Любое событие в солженицынском жизненном ряду обладало имманентным величием, трагедийностью, героической живописностью и, будучи перенесенным в текст, всего лишь формально узаконивало этот свой объективный статус, не слишком нуждаясь в подобной легитимации. Лимоновский биографический ряд был мелок, банален для каждого, кто знает об эмиграции не понаслышке. Но автор оказался осмотрителен, точен и мудр, как большая змея. Лимонов — чемпион по переводу типовой эмигрантской биографической заурядности в текст, исполненный поэтического вдохновения (прежде) или, на худой конец, занимательности (теперь). Он владеет редчайшим искусством трансформации бытового сора и пепла, гигантских стоячих мусорных куч банально пережитого — в динамичную словесность, да так, что мнится, будто автор параллельно литературе реализовал удивительно захватывающую, авантюрную и глубокую жизнь, и читателю хочется ему подражать, хочется бродить анархистом по тем же улицам великих столиц, пить то же вино, спать с теми же дамами, с теми же непотребными девками, алхимически пресуществляя этот проклятый опыт поэта в страницы какого-то небывалого дневника. Напрашивающаяся аналогия этой прозы с сочинениями Генри Миллера уже потому неудачна, что неминуема, а значит, обманчива, как всякая ассоциация по смежности. Различий тут гораздо больше, чем сходства, и чтобы эти различия выявить, понадобится отступление о Генри Миллере, открывающееся суждением общего плана.
Литература Нового Времени долго имела дело лишь с фигурами Идеального и Сознательного, которые одни определяли логику повествования. Миру материальной обыденности и бессознательного доступ в высокий разряд словесности был заказан — по причинам различного свойства. Эпоха Реализма, утвердив жанр романа в качестве важнейшего, мирообъемлющего и тотального, тем самым доподлинно открыла высокую Реальность вместе с властвующими в ней системами позитивистских зависимостей — социальной, экономической, биологической, отчасти и расовой. Такая реальность чаще всего выходила низкой и грубой, при этом ничуть не теряя высоты и величия, ибо в уродливом, трудовом, буржуазном, пролетарском, крестьянском, мещанском открывалось символическое и даже метафизическое измерение. Мир делился не столько по классовому, сколько по профессиональному признаку, и каждая область производства, потребления и желания, будь то промышленная, сельскохозяйственная, торговая или сексуальная экономика (фабрика, ферма, универсальный магазин, публичный дом), обладала отныне своей собственной мифологией, уходившей корнями в древнейший мифопоэтический фонд. «Нана — это Астарта!» — примерно так сказал Томас Манн, а Сергей Эйзенштейн разглядел в тропических зарослях новой вещественности Золя буржуазный оргиастический культ наподобие вагнеровского оперного синтеза (дамское счастье валькирий).

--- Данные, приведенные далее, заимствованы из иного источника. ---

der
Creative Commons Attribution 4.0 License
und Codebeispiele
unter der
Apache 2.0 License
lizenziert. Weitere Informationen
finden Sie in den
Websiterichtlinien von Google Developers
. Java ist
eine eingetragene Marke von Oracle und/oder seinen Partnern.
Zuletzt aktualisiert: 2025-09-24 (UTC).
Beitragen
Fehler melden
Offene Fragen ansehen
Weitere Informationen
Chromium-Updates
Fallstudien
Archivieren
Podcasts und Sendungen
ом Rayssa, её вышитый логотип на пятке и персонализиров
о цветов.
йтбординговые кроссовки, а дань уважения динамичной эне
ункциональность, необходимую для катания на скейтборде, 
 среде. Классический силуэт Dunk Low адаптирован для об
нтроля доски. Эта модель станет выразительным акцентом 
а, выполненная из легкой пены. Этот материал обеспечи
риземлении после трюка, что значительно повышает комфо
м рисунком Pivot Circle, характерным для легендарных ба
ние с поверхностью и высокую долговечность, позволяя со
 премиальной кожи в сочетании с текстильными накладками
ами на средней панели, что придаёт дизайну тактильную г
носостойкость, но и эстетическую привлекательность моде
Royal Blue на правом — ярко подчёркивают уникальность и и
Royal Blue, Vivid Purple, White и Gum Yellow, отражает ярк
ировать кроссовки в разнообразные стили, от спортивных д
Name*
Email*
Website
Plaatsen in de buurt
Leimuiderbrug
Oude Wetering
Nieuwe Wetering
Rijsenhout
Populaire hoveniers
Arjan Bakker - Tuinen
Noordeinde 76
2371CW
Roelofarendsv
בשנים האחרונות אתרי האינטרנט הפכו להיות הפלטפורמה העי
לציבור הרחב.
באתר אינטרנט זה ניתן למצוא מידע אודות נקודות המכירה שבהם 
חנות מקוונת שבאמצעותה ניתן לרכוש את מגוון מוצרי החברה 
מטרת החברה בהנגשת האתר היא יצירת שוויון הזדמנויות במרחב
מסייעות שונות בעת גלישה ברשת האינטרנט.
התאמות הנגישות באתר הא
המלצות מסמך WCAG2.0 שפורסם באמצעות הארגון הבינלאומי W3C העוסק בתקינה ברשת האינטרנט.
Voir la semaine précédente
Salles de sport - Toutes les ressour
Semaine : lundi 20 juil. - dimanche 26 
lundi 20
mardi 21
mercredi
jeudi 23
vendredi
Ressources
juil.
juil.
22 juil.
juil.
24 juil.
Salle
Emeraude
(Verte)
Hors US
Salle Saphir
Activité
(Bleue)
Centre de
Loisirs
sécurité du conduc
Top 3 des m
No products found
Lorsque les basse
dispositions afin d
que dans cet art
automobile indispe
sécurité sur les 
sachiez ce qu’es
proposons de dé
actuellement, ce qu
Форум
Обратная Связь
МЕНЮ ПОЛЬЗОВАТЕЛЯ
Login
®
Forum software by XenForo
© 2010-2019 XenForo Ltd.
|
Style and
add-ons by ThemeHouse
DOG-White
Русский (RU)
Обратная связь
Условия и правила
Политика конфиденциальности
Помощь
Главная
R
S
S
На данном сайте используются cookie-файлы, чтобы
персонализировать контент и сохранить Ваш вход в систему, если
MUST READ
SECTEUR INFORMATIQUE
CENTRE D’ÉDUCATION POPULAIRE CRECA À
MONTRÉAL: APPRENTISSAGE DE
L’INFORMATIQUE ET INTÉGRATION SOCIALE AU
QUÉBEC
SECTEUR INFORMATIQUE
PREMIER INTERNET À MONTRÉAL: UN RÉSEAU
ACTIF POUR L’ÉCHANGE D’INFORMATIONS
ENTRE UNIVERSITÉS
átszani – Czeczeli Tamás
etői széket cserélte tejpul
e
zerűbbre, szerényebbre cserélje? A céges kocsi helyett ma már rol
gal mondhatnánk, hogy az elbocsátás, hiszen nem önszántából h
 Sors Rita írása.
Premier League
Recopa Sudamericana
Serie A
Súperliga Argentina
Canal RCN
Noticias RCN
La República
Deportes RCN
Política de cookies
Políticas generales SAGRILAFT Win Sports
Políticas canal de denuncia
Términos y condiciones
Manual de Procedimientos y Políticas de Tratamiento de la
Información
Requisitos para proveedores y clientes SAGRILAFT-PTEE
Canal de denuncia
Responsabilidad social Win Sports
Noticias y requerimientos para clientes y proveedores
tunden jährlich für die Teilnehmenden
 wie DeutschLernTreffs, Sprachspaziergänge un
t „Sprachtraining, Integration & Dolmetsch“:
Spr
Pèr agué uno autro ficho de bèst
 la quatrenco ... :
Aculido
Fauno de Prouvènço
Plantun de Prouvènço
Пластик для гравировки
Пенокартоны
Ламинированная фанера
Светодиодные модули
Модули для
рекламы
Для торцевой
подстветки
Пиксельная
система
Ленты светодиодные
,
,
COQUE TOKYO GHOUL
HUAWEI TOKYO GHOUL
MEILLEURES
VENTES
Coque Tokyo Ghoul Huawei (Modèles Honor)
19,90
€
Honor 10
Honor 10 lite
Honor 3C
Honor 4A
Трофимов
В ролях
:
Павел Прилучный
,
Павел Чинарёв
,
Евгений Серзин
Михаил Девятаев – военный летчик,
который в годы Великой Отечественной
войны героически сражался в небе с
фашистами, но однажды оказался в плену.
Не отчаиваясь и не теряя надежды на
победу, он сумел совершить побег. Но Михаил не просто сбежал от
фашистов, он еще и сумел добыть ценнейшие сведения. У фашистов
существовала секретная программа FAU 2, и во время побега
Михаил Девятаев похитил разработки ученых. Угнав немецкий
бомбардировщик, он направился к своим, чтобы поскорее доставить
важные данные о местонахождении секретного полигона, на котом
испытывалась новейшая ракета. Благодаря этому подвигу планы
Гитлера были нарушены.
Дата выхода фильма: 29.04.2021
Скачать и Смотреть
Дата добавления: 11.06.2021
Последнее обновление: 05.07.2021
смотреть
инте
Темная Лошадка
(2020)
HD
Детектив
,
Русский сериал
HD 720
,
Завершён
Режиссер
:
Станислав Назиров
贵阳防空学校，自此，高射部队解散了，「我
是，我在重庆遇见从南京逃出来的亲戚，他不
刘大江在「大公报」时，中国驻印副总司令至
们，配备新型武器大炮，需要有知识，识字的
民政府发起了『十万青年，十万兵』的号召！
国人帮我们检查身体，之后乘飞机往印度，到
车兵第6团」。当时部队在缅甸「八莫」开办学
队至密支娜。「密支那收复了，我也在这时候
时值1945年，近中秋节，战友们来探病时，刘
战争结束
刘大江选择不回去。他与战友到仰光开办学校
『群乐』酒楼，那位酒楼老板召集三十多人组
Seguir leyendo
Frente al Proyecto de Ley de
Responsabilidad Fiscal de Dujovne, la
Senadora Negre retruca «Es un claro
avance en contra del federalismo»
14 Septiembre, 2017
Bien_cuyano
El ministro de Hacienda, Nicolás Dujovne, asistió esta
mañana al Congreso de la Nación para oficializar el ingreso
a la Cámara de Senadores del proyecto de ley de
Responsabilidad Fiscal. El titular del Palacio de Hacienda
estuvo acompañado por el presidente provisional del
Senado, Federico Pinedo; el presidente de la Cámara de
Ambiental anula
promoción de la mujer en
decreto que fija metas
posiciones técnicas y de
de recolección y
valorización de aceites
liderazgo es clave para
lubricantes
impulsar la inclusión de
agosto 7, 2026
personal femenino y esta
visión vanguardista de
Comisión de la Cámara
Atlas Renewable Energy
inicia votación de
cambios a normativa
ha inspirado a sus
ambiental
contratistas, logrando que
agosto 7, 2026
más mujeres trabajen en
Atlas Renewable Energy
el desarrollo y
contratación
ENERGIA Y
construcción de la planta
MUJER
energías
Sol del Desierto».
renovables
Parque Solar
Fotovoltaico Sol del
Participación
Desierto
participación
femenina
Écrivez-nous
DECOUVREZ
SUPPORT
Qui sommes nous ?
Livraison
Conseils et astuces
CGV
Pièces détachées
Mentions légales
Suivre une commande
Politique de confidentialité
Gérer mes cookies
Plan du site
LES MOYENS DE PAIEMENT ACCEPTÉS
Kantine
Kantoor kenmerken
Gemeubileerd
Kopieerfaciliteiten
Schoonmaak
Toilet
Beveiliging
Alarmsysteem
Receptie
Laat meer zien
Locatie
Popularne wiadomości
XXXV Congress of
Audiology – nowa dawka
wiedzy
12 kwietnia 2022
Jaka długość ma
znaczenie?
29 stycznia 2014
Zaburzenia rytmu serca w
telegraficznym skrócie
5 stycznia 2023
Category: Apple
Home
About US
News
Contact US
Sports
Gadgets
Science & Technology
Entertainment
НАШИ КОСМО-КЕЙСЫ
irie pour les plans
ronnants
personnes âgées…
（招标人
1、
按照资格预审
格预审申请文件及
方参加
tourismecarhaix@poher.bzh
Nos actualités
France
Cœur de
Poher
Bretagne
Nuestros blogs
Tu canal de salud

Идеальное, Материальное и Сознательное сплелись в неразрывную композицию, и недоставало четвертого элемента квартета — словесно оформленного Подсознания, — чтобы картина замкнулась в классически завершенную рамку. Этот элемент был привнесен Джойсом, который до предела укрупнил и первые три фигуры квартета, так что дело приняло как будто фатальный и окончательный оборот. Сознание здесь располагало подсознательным, и каждый материальный кирпичик повествования имел прокомментированный символический дубликат. С помощью такого клонирования достигалось небывалое дотоле сквозное единство текста, когда между валунами этой постройки, сложенной спецбригадой Полифемов, невозможно было просунуть и тоненькой пластинки «Жиллета». Однако, собрав воедино все четыре аллегорические фигуры, которые, как три волхва-дароносца, склонились над колыбелью его шедевра, Джойс не пожелал своей прозе всей полноты комбинаторных отношений между ними. Материя, плавающая в «Улиссе» по каналам внутренних монологов и в омутах преддремотной мемуарной эротики, не способна, как пролетариат в ранних работах Ленина, к выработке своего сознания и подсознания. Это неодушевленная и даже мертвая материя, натюр-морт. Ее назначение в романе хоть и символично, но инструментально. Генри Миллер, писатель более скромного дарования, совершил следующий шаг, отважиться на который ему помог не психоанализ, а новейшее визуальное искусство. Он одушевил материальную цивилизацию, распознав в ней сознание и то, что под ним.